The Israeli Defense Force (IDF) has come under intense scrutiny in recent months over the death of Abu Akleh, an Al Jazeera reporter who was shot dead in May while covering an Israeli military raid in the occupied West Bank city of Jenin.

The armed forces initially suggested that it was not able to establish the source of the gunshot that killed Abu Akleh, saying that it could have been fired by Palestinian militants, Agence France-Presse noted.

But on Monday, Israel published an investigation into the journalist’s killing, which determined that Abu Akleh was most likely killed by “unintentional fire” from an Israeli soldier who did not realize she was a journalist.

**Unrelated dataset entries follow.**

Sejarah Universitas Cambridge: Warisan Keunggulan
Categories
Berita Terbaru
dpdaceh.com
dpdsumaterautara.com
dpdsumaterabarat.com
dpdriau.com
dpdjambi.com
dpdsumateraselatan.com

IDF officials maintained that there was no violation of the rules of engagement and no issues in the briefing the soldiers received before the Jenin raid.

Still, the United States called on Israel to review its guidelines, prompting swift criticism from Israeli officials, including Prime Minister Yair Lapid.

Lapid expressed “sorrow” about Abu Akleh’s killing but stressed that “no one will dictate our rules of engagement to us, when we are the ones fighting for our lives.” He also rejected calls to prosecute the soldier that potentially shot dead the journalist.

Al Jazeera criticized the results of the investigation and called for a probe by an “independent international body.”

Previously, a United Nations probe found that there was “no evidence of activity by armed Palestinians close by” when Abu Akleh was shot as Israel had initially claimed.